In the video, Jan explains that theory of change can serve as a blueprint that answers the fundamental questions:

  • What We Want to Achieve: The Theory of Change outlines your ultimate vision, articulating the change you aspire to bring about.
  • How We Can Achieve It: It delves into the strategies and steps necessary to transform your vision into reality.
  • Why We Want to Achieve It: It sheds light on the motivations and driving factors behind your quest for change.

📺 Watch Chris Gaines, the lead trainer at SoPact provide an exploration of ToC from a social entrepreneurial perspective in this video.

Chris asserts that creating a robust Theory of Change is a critical step in establishing an impactful strategy for any social or environmental purpose organization. By laying out the roadmap from impact to resources, the framework guides decisions, enhances accountability, and streamlines efforts.

Utilization-Focused Evaluation (UFE)

This approach prioritizes the needs and perspectives of the intended users of the evaluation. It focuses on ensuring that evaluation findings are useful and relevant to decision-makers. Utilization-focused evaluation tailors the evaluation process to meet the specific needs of stakeholders.

📺 Learn more about the utilization-focused evaluation framework in this video.

The UFE model positions the evaluator as a facilitator of evaluative decision-making for those who will actually use the evaluation results. This shift in perspective ensures that evaluations are not only a measure of success for funders but also provide valuable insights to program staff, administrators, and the community.

Social Return on Investment (SROI)

SROI is a framework that quantifies the social value generated by a program or intervention. It involves assessing not only the direct outcomes but also the wider societal impacts. SROI assigns a monetary value to these impacts, offering a holistic perspective on evaluation.

📺 Watch this Social Change video explaining the concept.

From the video, we learn that SROI is a framework that allows entrepreneurs and organizations to gauge the social, economic, and environmental value they create or diminish through their actions. It enables an in-depth understanding of the repercussions of their work on diverse aspects of society.

📖 Also read BetterEvaluation article on SROI for a better understanding of how the framework works.

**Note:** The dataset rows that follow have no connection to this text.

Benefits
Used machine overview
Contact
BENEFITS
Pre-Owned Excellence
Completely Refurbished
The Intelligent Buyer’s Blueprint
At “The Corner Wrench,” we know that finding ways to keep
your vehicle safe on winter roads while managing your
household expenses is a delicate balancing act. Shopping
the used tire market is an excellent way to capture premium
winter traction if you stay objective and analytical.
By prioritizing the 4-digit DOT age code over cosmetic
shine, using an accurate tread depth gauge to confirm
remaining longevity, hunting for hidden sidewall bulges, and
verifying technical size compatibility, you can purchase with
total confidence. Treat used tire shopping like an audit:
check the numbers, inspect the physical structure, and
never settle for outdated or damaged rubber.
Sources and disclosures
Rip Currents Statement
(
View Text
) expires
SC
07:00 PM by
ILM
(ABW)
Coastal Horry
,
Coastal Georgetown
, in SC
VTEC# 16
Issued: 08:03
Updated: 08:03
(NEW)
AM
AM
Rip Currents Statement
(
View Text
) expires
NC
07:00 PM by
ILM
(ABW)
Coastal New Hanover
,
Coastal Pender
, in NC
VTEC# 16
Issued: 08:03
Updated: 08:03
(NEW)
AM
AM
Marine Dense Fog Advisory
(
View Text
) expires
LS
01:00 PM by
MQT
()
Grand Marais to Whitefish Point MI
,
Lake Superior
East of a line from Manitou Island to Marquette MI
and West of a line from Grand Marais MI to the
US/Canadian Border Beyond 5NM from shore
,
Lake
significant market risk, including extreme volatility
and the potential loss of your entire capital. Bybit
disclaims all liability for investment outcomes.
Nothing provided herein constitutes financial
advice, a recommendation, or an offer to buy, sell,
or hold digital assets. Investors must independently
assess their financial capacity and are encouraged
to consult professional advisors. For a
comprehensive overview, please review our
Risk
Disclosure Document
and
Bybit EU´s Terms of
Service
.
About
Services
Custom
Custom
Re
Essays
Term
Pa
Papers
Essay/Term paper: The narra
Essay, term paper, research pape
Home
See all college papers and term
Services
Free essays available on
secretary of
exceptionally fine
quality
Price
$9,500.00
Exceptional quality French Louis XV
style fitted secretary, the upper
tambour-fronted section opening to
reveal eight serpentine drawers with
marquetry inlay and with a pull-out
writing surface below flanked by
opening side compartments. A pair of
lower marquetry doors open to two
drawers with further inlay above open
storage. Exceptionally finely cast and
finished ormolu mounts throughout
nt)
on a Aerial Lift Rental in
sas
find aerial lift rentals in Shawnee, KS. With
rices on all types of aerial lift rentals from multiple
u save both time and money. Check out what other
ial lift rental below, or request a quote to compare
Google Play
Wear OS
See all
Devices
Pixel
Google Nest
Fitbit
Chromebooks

The article highlights The Social Return on Investment (SROI) framework involves several interrelated steps:

  1. Defining Scope and Objectives: Selecting a specific project scope, such as geographic area and timeframe.
  2. Identifying Stakeholders: Identifying key actors who are influenced by or influence the project or solution.
  3. Developing Theory of Change: Collaboratively creating a plan with stakeholders, detailing the intended outcomes and how they will be achieved.
  4. Inputs and Outputs: Identifying investments and costs linked to each outcome, including unintended outcomes.
  5. Valuation: Assigning a monetary value to benefits and costs using various methods.
  6. Calculating SROI Ratio: Comparing inputs to financial, social, and environmental returns to calculate the SROI ratio.
  7. Narratives: Incorporating stories and context alongside the ratio to provide a more comprehensive understanding.
  8. Verification: Ensuring data accuracy through triangulation and validation.

These stages guide the creation of an SROI report, fostering communication among stakeholders and driving ongoing improvement of the project or initiative.

🪞 Reflection: Imagine you have been invited to evaluate a project that was promoting eco-friendly practices in your neighborhood. How could you apply the SROI framework to assess the impact of the initiative?. Share your creative ideas on Padlet.